## Given records
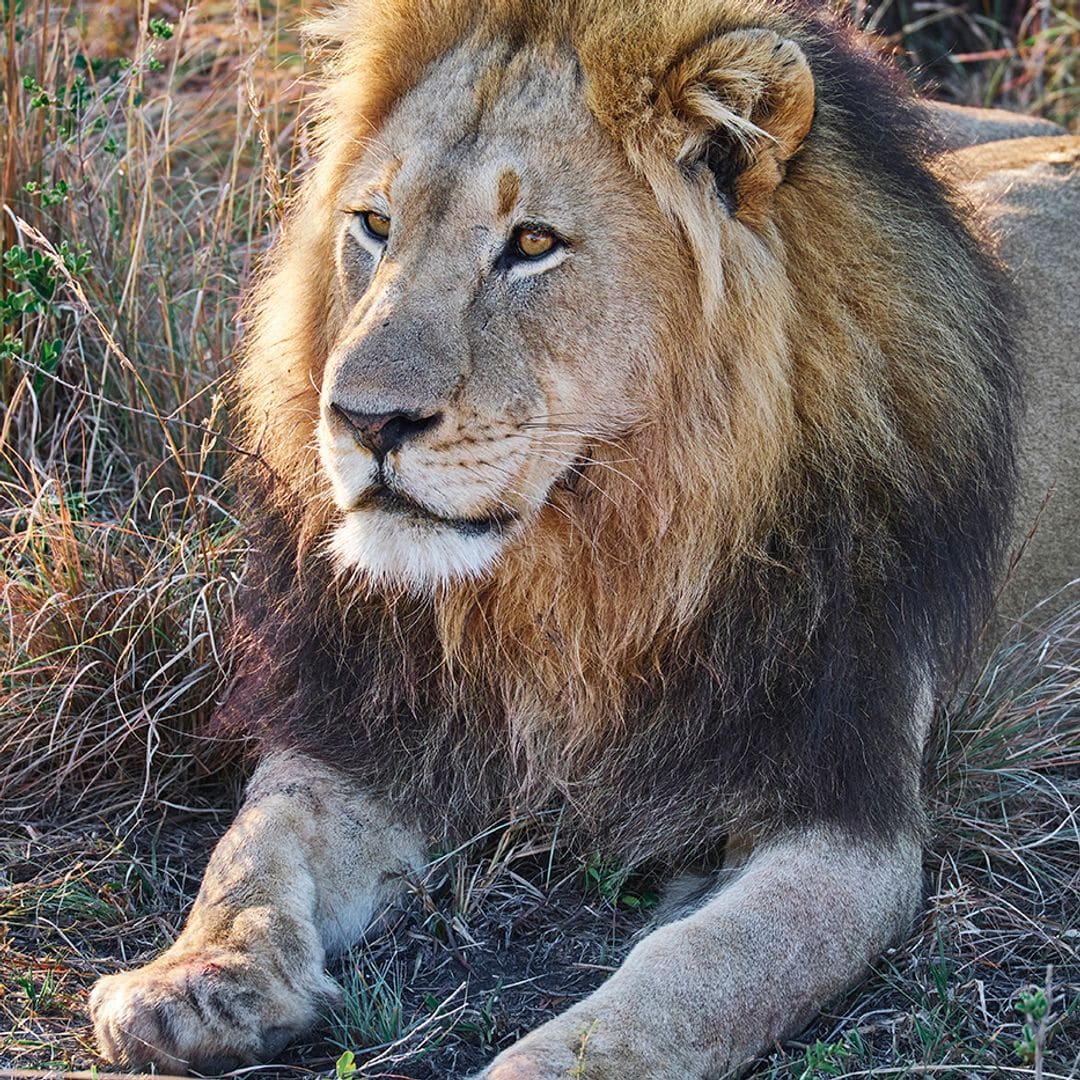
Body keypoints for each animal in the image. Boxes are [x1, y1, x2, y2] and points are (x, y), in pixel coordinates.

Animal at [86, 4, 1080, 1075]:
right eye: (375, 226)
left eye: (532, 243)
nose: (359, 418)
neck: (583, 576)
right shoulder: (367, 727)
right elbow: (257, 841)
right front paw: (197, 979)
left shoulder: (846, 817)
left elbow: (699, 967)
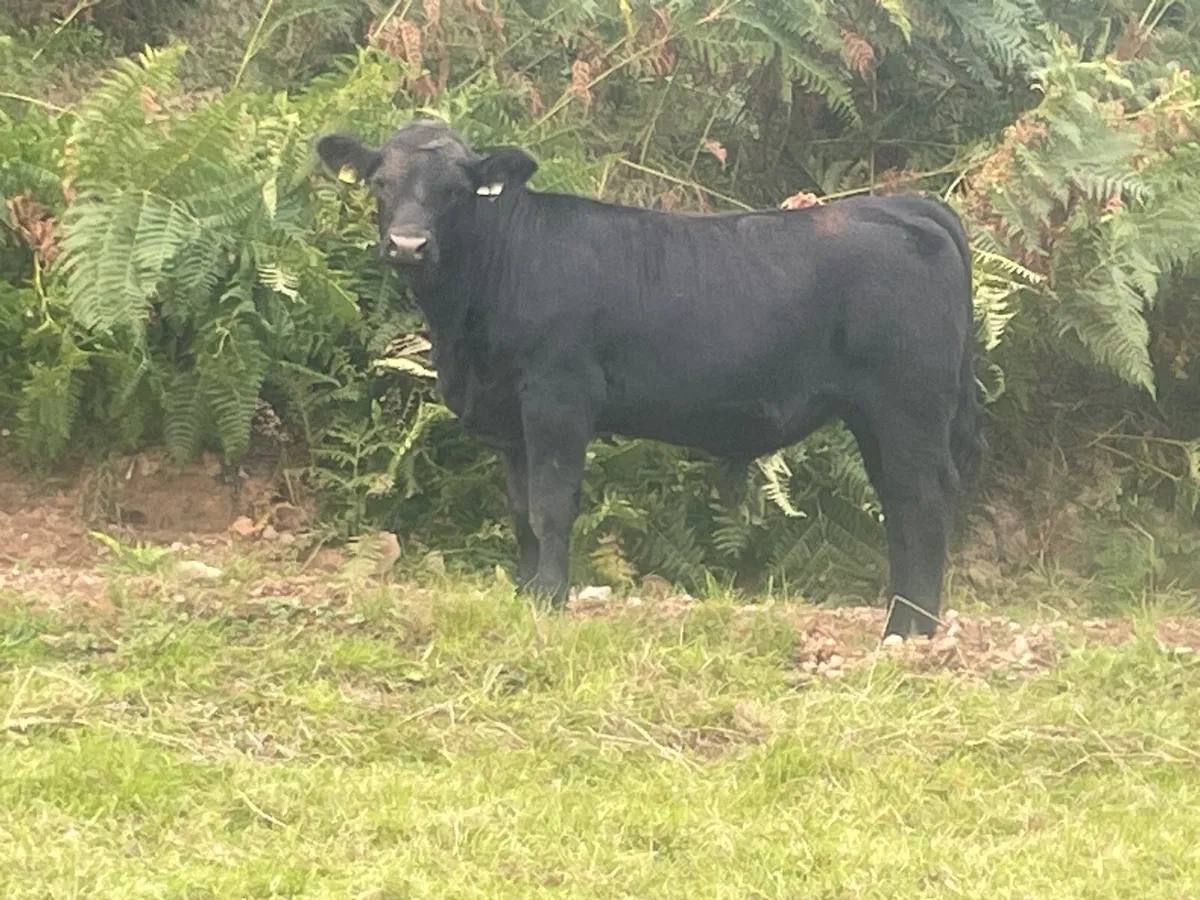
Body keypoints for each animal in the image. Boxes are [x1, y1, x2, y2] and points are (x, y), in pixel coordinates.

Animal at [315, 117, 982, 637]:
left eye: (457, 191)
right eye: (380, 183)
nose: (407, 244)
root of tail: (899, 203)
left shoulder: (558, 397)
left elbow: (552, 504)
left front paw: (549, 598)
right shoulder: (509, 416)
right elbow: (521, 510)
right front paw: (524, 593)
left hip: (908, 404)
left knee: (921, 498)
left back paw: (909, 630)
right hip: (874, 413)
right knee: (899, 499)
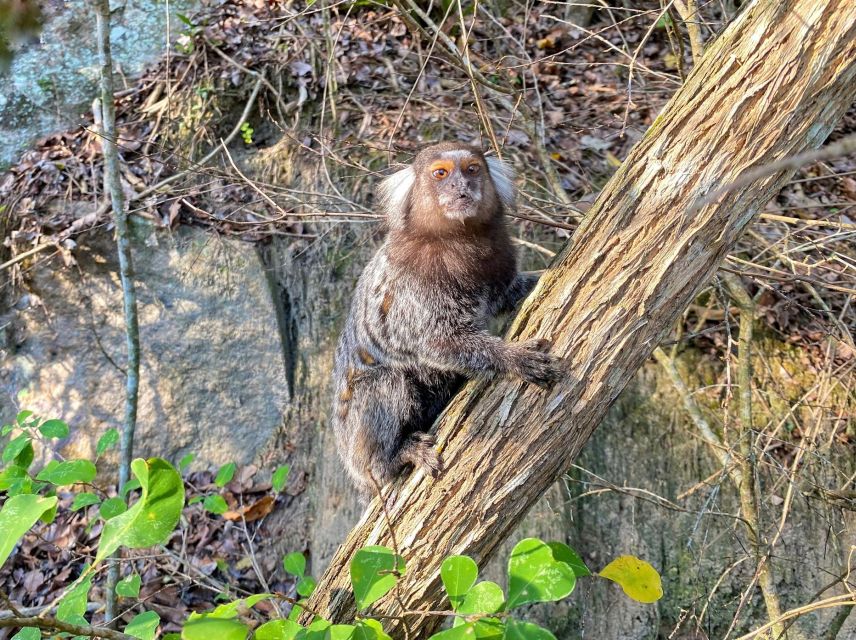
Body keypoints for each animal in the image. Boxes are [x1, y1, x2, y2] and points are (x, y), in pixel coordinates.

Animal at [332, 142, 560, 498]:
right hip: (359, 445)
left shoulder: (498, 264)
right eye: (441, 173)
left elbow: (506, 296)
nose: (461, 187)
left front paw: (539, 278)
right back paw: (395, 457)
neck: (459, 241)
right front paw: (514, 358)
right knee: (385, 384)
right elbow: (438, 341)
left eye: (471, 170)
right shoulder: (416, 285)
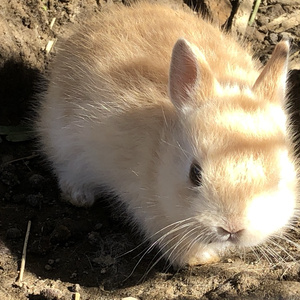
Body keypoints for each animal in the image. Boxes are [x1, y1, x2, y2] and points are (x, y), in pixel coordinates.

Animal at [37, 0, 298, 268]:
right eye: (194, 174)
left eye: (278, 178)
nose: (232, 227)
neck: (160, 149)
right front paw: (201, 258)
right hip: (63, 140)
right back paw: (79, 196)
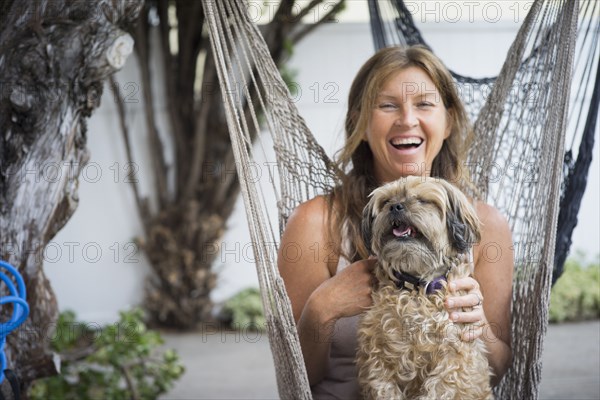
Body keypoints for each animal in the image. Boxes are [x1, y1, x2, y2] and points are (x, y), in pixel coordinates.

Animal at [356, 177, 492, 400]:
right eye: (386, 201)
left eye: (422, 200)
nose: (395, 206)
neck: (417, 287)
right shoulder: (375, 353)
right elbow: (383, 385)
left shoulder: (453, 356)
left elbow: (440, 388)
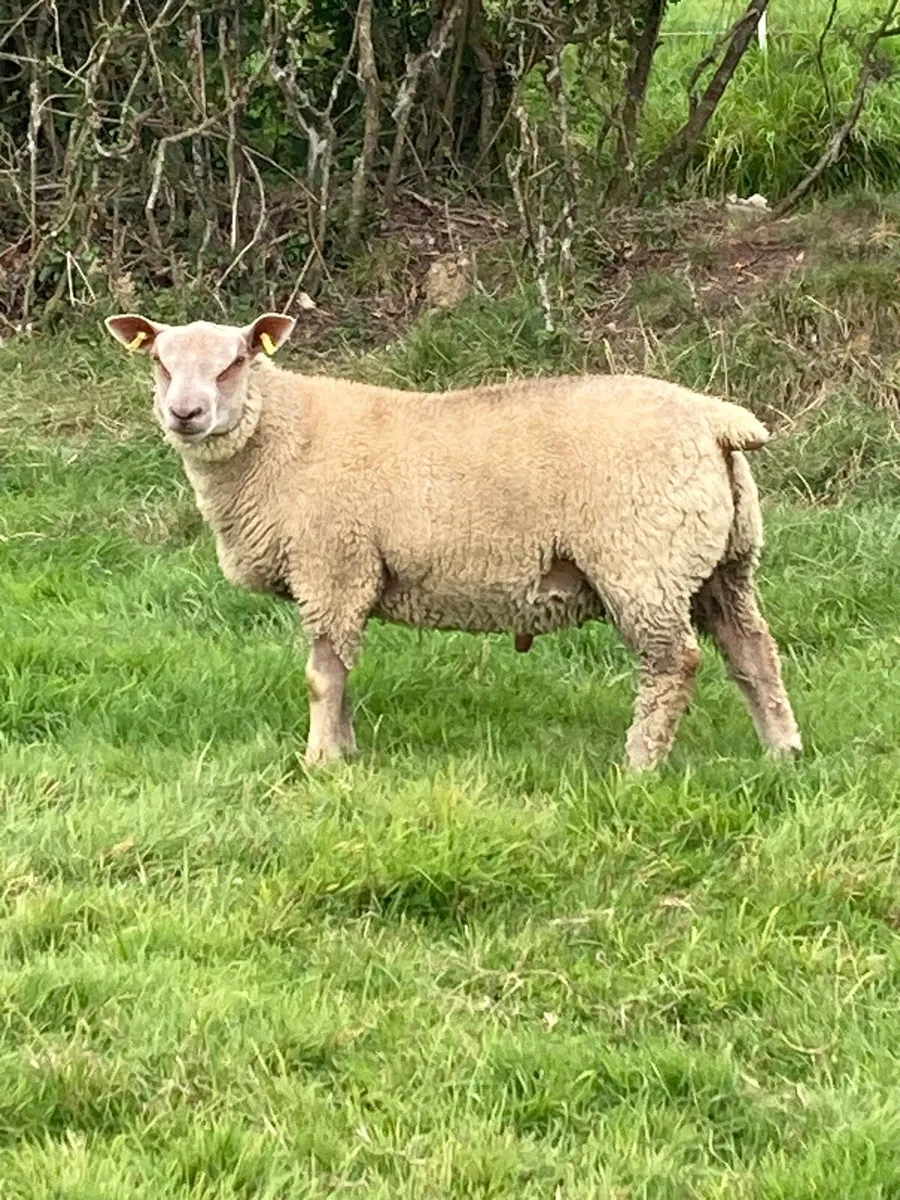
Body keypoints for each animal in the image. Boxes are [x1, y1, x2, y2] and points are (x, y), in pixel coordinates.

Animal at [104, 311, 803, 770]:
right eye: (159, 362)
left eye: (235, 362)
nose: (185, 414)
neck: (280, 436)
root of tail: (716, 420)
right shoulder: (345, 580)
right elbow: (344, 673)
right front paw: (347, 749)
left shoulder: (334, 567)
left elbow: (323, 677)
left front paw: (322, 760)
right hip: (724, 561)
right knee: (753, 651)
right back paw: (783, 751)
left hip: (642, 559)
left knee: (673, 662)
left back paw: (639, 764)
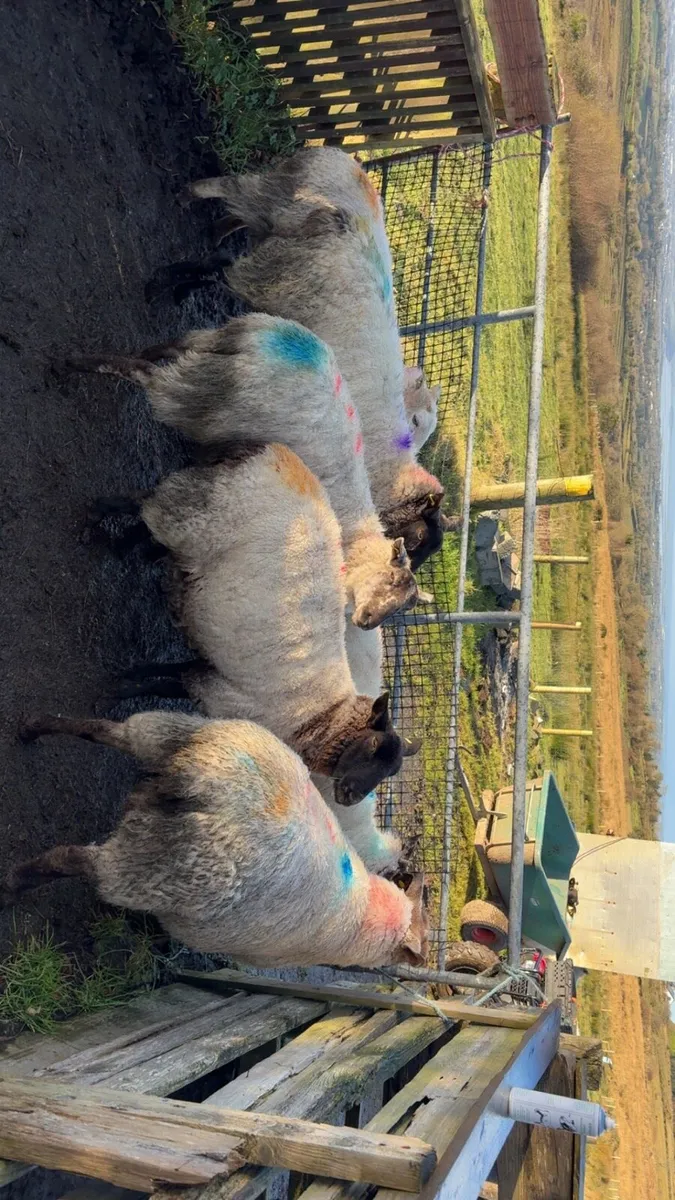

## Work order
From the entries above, return each line with the word "back" in it.

## Exercise result
left back paw: (909, 630)
right back paw: (395, 457)
right back paw: (79, 196)
right back paw: (783, 751)
left back paw: (639, 764)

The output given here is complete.